His second album, The Biz Never Sleeps (1989, which featured Markie as “The Diabolical Biz Markie”), contained Just a Friend. However, following the copyright lawsuit, Markie’s career took a new direction, as he focused on DJing rather than recording. He starred in the movie Meteor Man (1993), appeared on the TV show In Living Color, and shot a freestyle rap commercial for MTV2. He has appeared as a guest artist on the Beastie Boys albums Check Your Head, Ill Communication and Hello Nasty.

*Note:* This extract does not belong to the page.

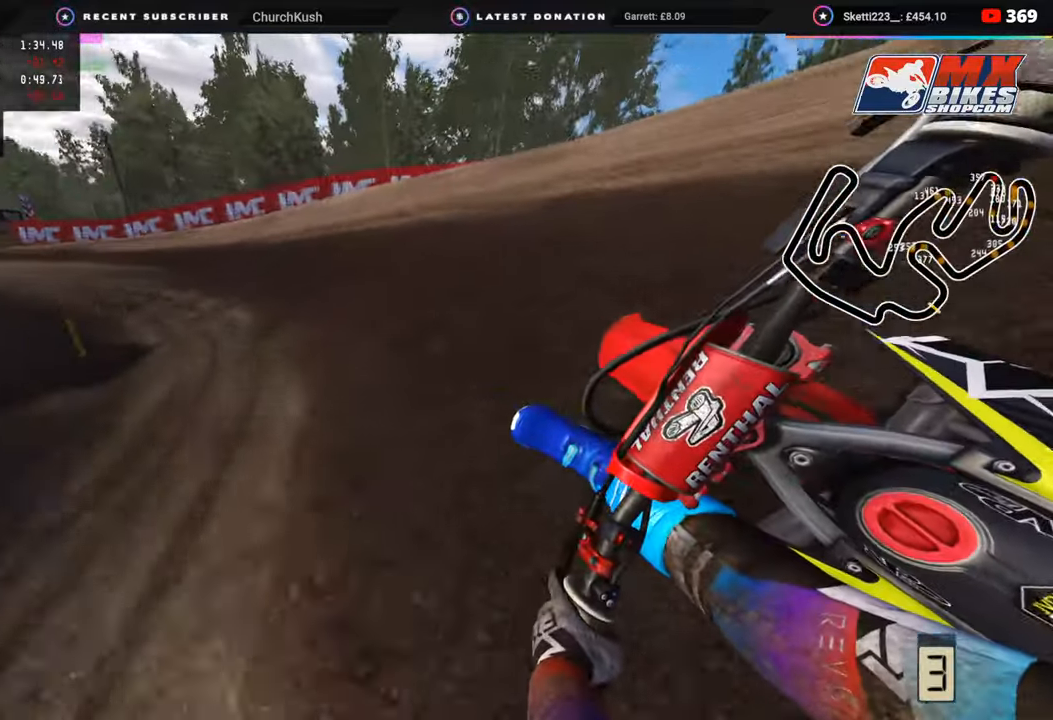
{"buttons": ["R2", "R3"], "left_stick": "down-left", "right_stick": "center", "events": [[67, "R2", "up"], [133, "R2", "down"]]}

In 1996, he appeared alongside Wu-Tang Clan, Coolio, and others on the America Is Dying Slowly album, which aimed to educate African American men about AIDS. In 1997, a sample from his track A One Two was used on the Rolling Stones song Anybody Seen My Baby? from their album Bridges to Babylon (making it the only Stones song to use sampling).
Markie has appeared in the films Men in Black II (2002, playing a beatboxing alien) and Sharknado II (2014), and in numerous TV shows. In 2005, he participated in VH1’s Celebrity Fit Club, a weight loss competition in which Markie lost more pounds than any other competitor. He has shot commercials for Radio Shack, Heineken, Budweiser and many more.
It wasn’t until 2003 that he released a new album, the ramshackle and intermittently adorable Weekend Warrior. “I don’t want to sound like a 50-year-old rapper who tries too hard,” he said. “If I have to make a record, I’ll do it because I want to make a record. “
Markie happily acknowledged his admiration for mainstream singers like Elton John or Barry Manilow – “I’m just here to entertain and make people happy,” he said – and looked fondly at the new underground scene. very united Yorker, the so-called “old school” from which he comes. He had appeared with many of his fellow New Yorkers including Shante, LL Cool J and Run-DMC in the documentary Big Fun in the Big Town (1986), made for Dutch television and now considered a cult classic. In 2016, he joined other veterans, including A Flock of Seagulls and Tiffany, on an ’80s Caribbean cruise.
Markie suffered from persistent weight issues, weighing in at 175 kg (27th 7 lbs). “I would eat, eat, eat, not exercise, fall asleep, eat and eat,” he said. In 2020, he was hospitalized after suffering complications from type 2 diabetes. By the end of the year, he was reportedly in a rehabilitation center, having suffered a stroke after going into a diabetic coma, and he died in hospital from complications.
He is survived by his wife, Tara (née Davis), whom he married in 2005.